*Source passage*.
BooksAugust 19, 2019

How shit I am: a poet on her first slam

Spotlight on microphone stand on stage

Prolific, award-winning Palmerston North poet Paula Harris somehow manages to be stroppy and properly vulnerable all at once. Here, she writes about her first slam competition – and why she cried all the way home. 

I am old enough to have given birth to most of the people here.

Sure, there’s a couple of parents and aunties here to be supportive (or they’re just random people who’ve accidentally walked into a poetry slam??). But I am otherwise, far and away, the oldest person here.

I’m aware that there’s a degree of advantage to this; that The Young People look at me and don’t see a woman with a shaved head and tattooed forearm, they see an overweight middle-aged woman who will undoubtedly mumble out a poem about flowers or puppies. Suckers. I’m used to audiences that skew younger than me. But here’s the thing – messed-up relationships are a subject matter that can cross generations. Especially if you’re as bad at relationships as I am. Ditto mental health issues – anxiety, depression, psych wards…. I don’t need to be in my twenties to get an audience to feel the thing I’m writing about. They’ll get it.

*Task set*.
a: Write out everything in the slam essay from "Prolific, award-winning Palmerston" down to "the way home.".
b: Extend the essay about the poet's first slam, picking up after its final sentence.

*Source information*.
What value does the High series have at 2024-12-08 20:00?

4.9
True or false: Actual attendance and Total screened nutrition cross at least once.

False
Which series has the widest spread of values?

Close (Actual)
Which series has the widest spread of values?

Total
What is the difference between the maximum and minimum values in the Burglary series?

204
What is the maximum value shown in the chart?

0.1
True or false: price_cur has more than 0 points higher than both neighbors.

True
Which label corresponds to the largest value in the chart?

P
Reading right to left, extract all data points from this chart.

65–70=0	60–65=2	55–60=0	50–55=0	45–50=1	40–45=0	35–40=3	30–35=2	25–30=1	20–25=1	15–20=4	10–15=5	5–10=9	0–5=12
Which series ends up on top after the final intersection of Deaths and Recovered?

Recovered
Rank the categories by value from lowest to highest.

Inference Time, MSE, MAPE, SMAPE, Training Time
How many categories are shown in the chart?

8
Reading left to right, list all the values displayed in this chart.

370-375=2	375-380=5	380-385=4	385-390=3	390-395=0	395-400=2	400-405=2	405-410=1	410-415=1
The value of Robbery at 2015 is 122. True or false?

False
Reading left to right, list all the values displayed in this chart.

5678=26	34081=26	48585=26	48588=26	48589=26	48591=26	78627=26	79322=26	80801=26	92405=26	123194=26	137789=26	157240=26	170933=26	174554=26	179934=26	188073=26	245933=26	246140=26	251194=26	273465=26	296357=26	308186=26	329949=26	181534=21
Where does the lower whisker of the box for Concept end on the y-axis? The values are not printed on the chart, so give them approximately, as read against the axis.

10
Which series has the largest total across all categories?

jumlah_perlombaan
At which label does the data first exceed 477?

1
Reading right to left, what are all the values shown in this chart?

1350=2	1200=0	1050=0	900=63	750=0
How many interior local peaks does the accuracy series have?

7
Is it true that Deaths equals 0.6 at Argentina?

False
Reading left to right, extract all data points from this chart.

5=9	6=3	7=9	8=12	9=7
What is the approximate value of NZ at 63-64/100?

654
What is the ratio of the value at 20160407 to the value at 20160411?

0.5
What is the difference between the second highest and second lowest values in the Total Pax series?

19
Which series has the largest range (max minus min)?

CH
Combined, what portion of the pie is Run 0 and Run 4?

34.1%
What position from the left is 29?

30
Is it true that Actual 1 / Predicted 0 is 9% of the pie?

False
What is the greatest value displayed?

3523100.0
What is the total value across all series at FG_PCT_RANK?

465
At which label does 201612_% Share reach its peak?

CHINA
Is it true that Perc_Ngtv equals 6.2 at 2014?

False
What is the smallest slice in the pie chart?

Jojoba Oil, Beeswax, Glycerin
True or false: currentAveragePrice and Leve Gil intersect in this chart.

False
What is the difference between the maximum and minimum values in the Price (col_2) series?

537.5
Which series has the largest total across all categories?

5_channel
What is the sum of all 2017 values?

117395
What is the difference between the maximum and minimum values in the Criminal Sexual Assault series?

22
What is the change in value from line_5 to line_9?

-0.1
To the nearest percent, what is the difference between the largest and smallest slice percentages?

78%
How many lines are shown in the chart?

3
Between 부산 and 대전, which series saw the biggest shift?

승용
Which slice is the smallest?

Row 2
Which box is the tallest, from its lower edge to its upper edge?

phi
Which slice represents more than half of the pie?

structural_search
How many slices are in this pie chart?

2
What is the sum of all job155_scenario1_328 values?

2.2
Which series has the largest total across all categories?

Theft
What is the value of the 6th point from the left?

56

*Answers for the exercise*.
a:
Prolific, award-winning Palmerston North poet Paula Harris somehow manages to be stroppy and properly vulnerable all at once. Here, she writes about her first slam competition – and why she cried all the way home.

b:
Fuck me, when did I get this old?

Anyway. Hi, I’m a slam virgin. Or I was, at the start of Tuesday night. 

A couple of months ago Ben – one of the organisers of the slam I’m at on a Tuesday night in Wellington – tweeted that there’s no such thing as slam poetry or slam poets; a slam is a type of poetry event, that’s all. Nice and simple.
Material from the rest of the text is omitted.